## WHAT THE TASK REQUIRES
Count the lines below that contain the string "Appendice", with case counting. Reply with that number only.

....................

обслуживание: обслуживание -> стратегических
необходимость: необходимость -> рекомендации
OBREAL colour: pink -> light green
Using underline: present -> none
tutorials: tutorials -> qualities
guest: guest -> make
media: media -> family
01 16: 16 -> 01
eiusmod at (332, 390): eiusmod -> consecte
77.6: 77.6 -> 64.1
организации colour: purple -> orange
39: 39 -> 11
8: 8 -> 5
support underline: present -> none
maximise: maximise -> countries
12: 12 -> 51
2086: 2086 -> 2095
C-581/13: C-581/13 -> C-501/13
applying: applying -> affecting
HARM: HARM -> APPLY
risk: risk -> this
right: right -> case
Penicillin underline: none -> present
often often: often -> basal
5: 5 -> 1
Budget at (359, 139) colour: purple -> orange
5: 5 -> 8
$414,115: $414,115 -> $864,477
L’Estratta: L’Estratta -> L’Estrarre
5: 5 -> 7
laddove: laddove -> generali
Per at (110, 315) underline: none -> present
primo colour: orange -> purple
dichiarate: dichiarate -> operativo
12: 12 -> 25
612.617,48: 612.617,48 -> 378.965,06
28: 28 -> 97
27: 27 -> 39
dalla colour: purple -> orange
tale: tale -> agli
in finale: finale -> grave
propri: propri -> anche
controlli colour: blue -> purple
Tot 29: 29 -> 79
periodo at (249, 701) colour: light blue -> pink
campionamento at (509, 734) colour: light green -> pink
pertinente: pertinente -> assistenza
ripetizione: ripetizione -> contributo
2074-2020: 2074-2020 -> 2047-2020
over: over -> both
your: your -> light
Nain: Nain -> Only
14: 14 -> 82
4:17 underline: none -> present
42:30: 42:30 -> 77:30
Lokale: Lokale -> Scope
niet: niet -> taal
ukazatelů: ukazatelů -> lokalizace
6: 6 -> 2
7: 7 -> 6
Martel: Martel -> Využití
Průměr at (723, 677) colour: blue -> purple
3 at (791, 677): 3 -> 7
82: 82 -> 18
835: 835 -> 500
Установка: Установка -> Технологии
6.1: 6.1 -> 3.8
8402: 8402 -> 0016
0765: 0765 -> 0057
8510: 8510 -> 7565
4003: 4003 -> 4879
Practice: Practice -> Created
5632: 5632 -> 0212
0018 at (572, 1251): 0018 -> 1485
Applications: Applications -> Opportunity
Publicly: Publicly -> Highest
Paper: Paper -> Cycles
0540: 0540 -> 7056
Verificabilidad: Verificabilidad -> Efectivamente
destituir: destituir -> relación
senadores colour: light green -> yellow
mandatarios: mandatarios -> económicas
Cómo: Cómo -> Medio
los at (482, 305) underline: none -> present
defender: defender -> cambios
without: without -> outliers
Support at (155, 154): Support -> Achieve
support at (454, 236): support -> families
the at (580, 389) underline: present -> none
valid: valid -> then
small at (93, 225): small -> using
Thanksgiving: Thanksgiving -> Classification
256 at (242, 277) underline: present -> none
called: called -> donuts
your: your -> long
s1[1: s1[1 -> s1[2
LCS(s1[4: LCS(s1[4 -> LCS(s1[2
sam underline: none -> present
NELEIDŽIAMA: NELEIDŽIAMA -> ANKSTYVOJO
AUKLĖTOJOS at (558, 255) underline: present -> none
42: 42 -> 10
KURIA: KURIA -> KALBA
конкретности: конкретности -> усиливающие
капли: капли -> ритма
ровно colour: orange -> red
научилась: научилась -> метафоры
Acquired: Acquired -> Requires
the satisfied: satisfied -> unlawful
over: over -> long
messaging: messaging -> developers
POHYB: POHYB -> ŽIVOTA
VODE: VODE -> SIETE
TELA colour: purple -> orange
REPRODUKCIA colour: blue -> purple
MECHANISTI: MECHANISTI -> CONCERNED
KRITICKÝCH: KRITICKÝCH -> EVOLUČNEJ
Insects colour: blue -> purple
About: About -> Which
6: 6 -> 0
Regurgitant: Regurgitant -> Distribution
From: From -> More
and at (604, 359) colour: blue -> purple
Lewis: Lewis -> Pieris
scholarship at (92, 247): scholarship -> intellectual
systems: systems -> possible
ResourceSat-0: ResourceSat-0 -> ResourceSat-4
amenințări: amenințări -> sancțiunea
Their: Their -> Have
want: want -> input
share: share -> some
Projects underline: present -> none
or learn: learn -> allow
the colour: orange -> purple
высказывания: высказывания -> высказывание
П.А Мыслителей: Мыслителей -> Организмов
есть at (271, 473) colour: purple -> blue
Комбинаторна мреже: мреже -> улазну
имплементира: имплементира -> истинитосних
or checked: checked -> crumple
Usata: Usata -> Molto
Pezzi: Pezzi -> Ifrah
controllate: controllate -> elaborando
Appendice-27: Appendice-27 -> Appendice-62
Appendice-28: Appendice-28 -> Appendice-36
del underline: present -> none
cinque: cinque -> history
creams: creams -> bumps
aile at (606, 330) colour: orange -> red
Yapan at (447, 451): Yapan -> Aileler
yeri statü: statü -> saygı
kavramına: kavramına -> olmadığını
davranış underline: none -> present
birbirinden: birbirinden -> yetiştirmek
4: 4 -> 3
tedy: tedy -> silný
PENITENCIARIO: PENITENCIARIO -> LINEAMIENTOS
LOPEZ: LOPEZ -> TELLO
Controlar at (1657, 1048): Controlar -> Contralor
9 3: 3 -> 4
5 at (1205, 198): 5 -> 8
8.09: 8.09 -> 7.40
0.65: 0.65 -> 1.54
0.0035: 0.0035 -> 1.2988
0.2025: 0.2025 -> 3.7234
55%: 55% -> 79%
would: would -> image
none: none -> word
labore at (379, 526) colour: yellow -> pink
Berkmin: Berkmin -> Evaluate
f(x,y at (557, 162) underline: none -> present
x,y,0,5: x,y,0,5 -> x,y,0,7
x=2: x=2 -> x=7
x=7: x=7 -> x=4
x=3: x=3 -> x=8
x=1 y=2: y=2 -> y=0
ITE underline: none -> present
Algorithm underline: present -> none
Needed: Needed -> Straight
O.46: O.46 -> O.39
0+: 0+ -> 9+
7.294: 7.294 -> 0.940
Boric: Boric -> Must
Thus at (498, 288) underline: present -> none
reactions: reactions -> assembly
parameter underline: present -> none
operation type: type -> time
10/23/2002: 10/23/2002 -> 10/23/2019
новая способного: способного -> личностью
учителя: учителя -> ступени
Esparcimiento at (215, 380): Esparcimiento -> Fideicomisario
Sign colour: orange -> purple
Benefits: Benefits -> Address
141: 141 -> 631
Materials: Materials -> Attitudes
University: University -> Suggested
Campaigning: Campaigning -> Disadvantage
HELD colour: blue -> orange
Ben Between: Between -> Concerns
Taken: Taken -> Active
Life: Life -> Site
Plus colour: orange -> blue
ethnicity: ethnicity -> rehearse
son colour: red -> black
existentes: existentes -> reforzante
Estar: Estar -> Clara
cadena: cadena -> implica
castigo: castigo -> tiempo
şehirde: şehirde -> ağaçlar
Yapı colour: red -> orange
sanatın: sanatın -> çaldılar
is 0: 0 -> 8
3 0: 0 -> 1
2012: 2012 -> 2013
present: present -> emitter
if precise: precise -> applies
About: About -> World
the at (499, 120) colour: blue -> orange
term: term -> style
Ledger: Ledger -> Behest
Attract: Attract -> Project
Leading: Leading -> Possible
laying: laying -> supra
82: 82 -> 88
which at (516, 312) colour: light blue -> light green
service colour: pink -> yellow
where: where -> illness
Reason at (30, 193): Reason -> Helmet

....................

## FINISHED ANSWER
2